Questionnements éthiques d’Abreuve ta Science sur une Pour une poignée d’ivoire

Dominique Lamiable a formulé quelques questionnements éthiques au sujet de mon livre “Pour une poignée d’ivoire” sur son blog “Abreuve ta science”. Je profite de cette occasion pour développer ici une réponse sur certains auto-questionnements figurant dans l’ouvrage.

DL: “Ce qui est extrêmement intéressant (et inquiétant…), c’est de voir comment de petites associations d’activistes […] agissent en dehors de tout réel contrôle ! La vraie question (et l’auteur se la pose bien) c’est, est-ce que parce que l’on estime être du côté des «gentils» […] on a, justement, tous les droits ?”

Je poserais la question sous un autre angle: est-il acceptable, lorsque les États n’obtiennent que des résultats limités en matière de protection de la mégafaune africaine, que la population se soulève pour protéger la biodiversité ? Existe-t-il un droit de résistance autorisant une action en dehors du monopole de la violence légitime, lorsque ceux qui la possèdent se désintéressent du péril qu’encourt la vie sauvage du continent ? Existe-t-il un droit à la légitime défense, alors que la biodiversité disparaît ?

Pour qu’il existe légitime défense, il est nécessaire d’établir l’urgence. Alors que la biodiversité de la planète s’éteint (70% de perte des vertébrés en 50 ans), on ne saurait prétendre qu’elle n’existe pas. Peut-être que la notion de biodiversité semble lointaine à toute personne n’ayant jamais visité un pays au foisenement animalier, mais la perte de biodiversité affecte à la fois les écosystèmes africains et mondiaux. Sous un angle purement égoïste, une planète sans biodiversité est une planète qui ne produit plus de nouvelles espèces, ne peut plus s’adapter aux nouvelles données géologiques/climatologiques, où nous ne pourrons même plus faire pousser l’herbe pour nourrir nos vaches domestiques (mauvais example, il s’agit de l’une des pires pollutions actuelles). Faute d’insectes butineurs, la pollinisation diminue, les plantes ne se reproduisent plus et ne peuvent s’adapter, le déséquilibre climatique s’accélère par conséquent, et c’est l’humanité qui est en danger. Nous ne pouvons créer d’aliments ou d’arbres en laboratoire, il nous est nécessaire d’avoir accès à une matière organique qui est précisément en cours de disparition.

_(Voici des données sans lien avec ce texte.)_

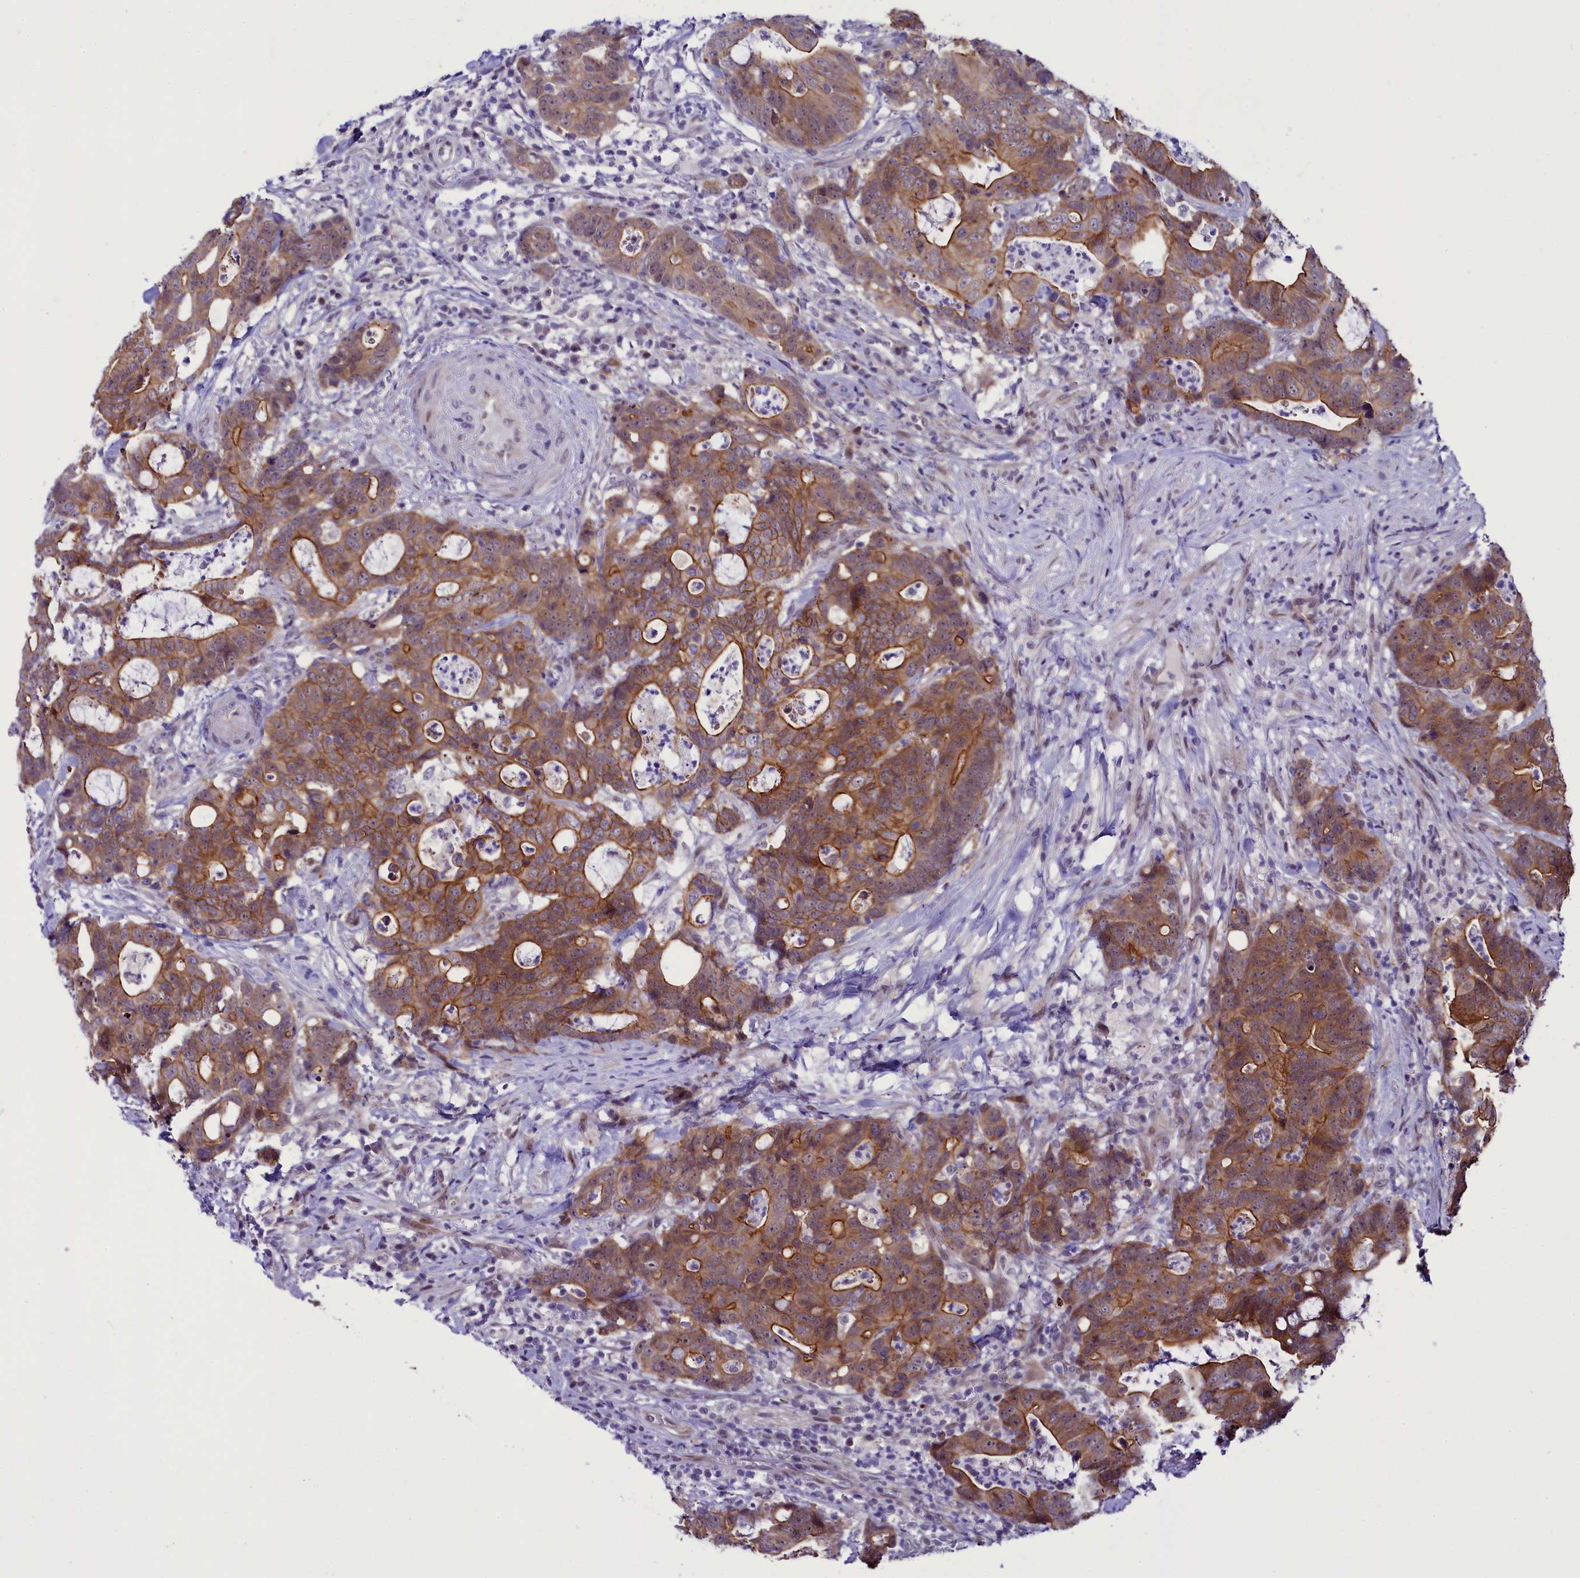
{"staining": {"intensity": "moderate", "quantity": ">75%", "location": "cytoplasmic/membranous"}, "tissue": "colorectal cancer", "cell_type": "Tumor cells", "image_type": "cancer", "snomed": [{"axis": "morphology", "description": "Adenocarcinoma, NOS"}, {"axis": "topography", "description": "Colon"}], "caption": "Moderate cytoplasmic/membranous positivity is present in approximately >75% of tumor cells in colorectal adenocarcinoma. The protein is shown in brown color, while the nuclei are stained blue.", "gene": "CCDC106", "patient": {"sex": "female", "age": 82}}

Sous un angle empathique et non égoïste, les animaux ont toujours habité nos rêves et nos vies. La particularité de notre espèce est de se prendre d’amour pour toute sorte d’autres animaux, qu’ils soient domestiqués ou nom. Nous leur donnons des noms, souffrons comme si nous perdions un ami de la famille à leur mort : les animaux enrichissent notre vie intérieure, car l’empathie pousse Homo sapiens à chercher une diversité sociale. Notre espèce a pour particularité de rechercher la diversité aussi bien dans ses activités, son alimentation, ou ses relations sociales. La répétition ne sied guère à notre espèce, ce qui explique peut-être pourquoi nous inventons, et inventons des sentiments et des objets en observant les chiens, oiseaux ou libellules. Car nous pouvons nous projeter en eux grâce à notre empathie, et dépérir si la diversité d’interactions qu’ils nous offrent venait à nous manquer.

L’urgence est donc établie, mais la question de légitime défense reste entière. Elle doit à mon sens être à la fois légale et efficace. Prenons tout d’abord la question de l’efficacité : car sans celle-ci, comment justifier que certains d’entre nous se mettent à combattre le crime organisé à la manière d’une milice. Si l’enfer est pavé de bonnes intentions, c’est certainement par défaut d’efficacité que les plus honnêtes y finissent malgré tout. Or, est-ce que la milice d’EAGLE, recrutée par les animaux de la savane, produit des résultats satisfaisants, conformes à ses valeurs de protection de la nature ? On peut l’affirmer sans hésiter : en 20 ans d’existence, EAGLE a emprisonné 2’000 trafiquants. Soit 100 criminels chaque année, alors que l’organisation n’opère qu’avec des effectifs réduits sur 9 à 10 pays africains. A mes débuts auprès d’EAGLE, j’ai calculé qu’un bureau national tournait avec l’équivalent d’un salaire de haut cadre du WWF; avec un budget établi à 9 ou 10 cadres de l’organisation du Panda, EAGLE arrache des résultats supérieurs à ceux de toutes les polices du continent en matière d’arrestation de trafiquants.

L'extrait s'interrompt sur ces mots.